While extending Monday’s recovery moves, GBP/USD takes bids near 1.2670 while heading into the London open on Tuesday. Even if the fears of the Brexit as well as lack of major positives looms over the UK economy, the broad US dollar weakness seems to favor the pair’s latest up-moves before the British employment data.
Yohay Elam, Analyst at FXStreet explains, “a significant move in pound/dollar depends on a clear message from the data. If claims rise less than expected – fewer than 300,000 for example – and wages hold up and don't fall by a full percentage point, sterling has room to rise.
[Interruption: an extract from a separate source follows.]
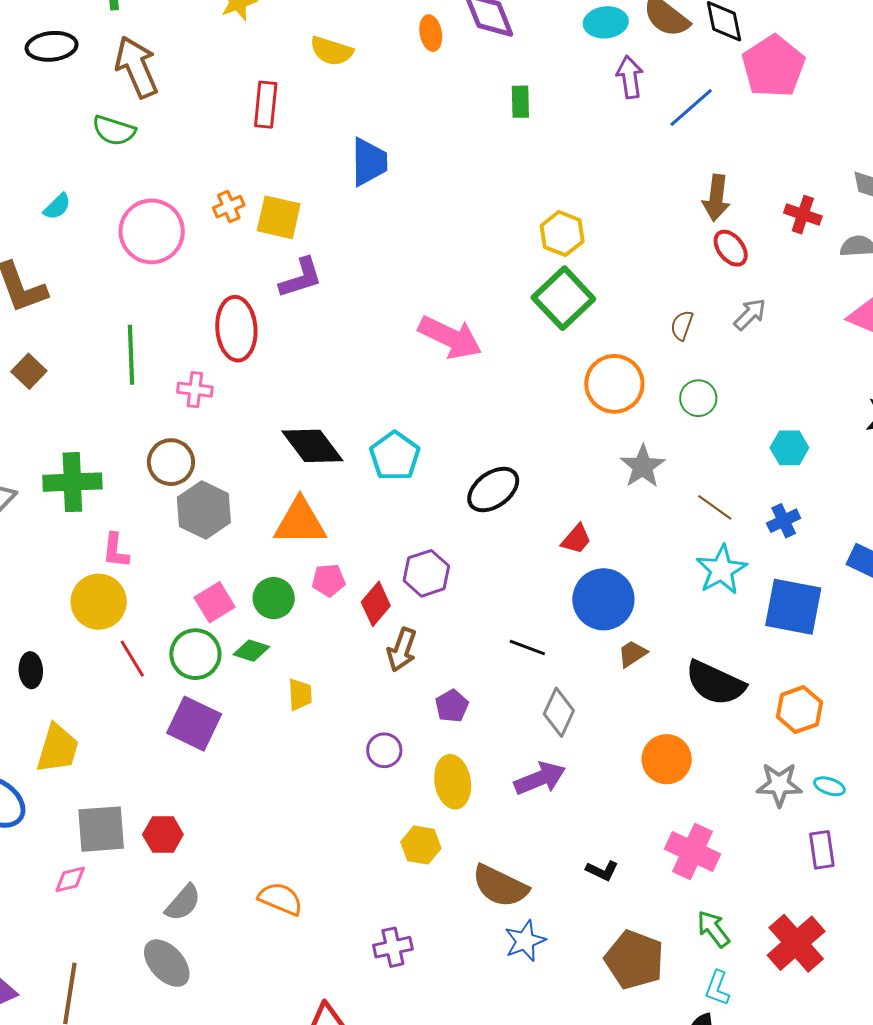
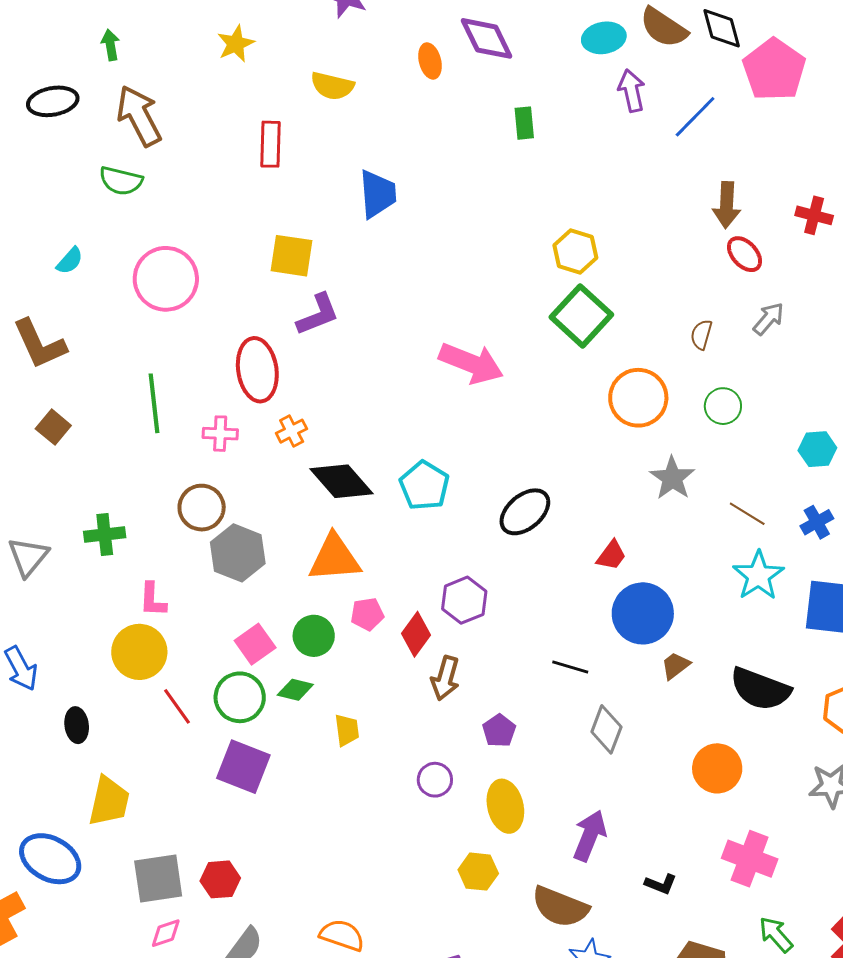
orange cross: (229, 207) -> (292, 431), moved
green cross: (72, 482) -> (105, 534), size x0.7
purple arrow: (540, 778) -> (590, 836), moved, turned -42
pink diamond: (70, 879) -> (166, 933), moved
It would paint a more optimistic picture of both April and May.”
On the other hand, a leap of over 400,000 jobless applications and salary rises grinding down to 1% would already serve as a one-two-punch for the pound.
Technically, 200-day SMA around 1.2965 could aptly challenge the pair’s recovery moves from a 21-day SMA level of 1.2470. Even so, the bulls remain hopeful unless breaking an ascending trend line from March 20, at 1.2405 now.
Key notes
UK Jobs Preview: Fewer unemployment claims or slower wage rises, which will stir sterling?
GBP/USD Forecast: Lifted by broad dollar’s weakness
About UK jobs
The UK Average Earnings released by the Office for National Statistics (ONS) is a key short-term indicator of how levels of pay are changing within the UK economy. Generally speaking, the positive earnings growth anticipates positive (or bullish) for the GBP, whereas a low reading is seen as negative (or bearish).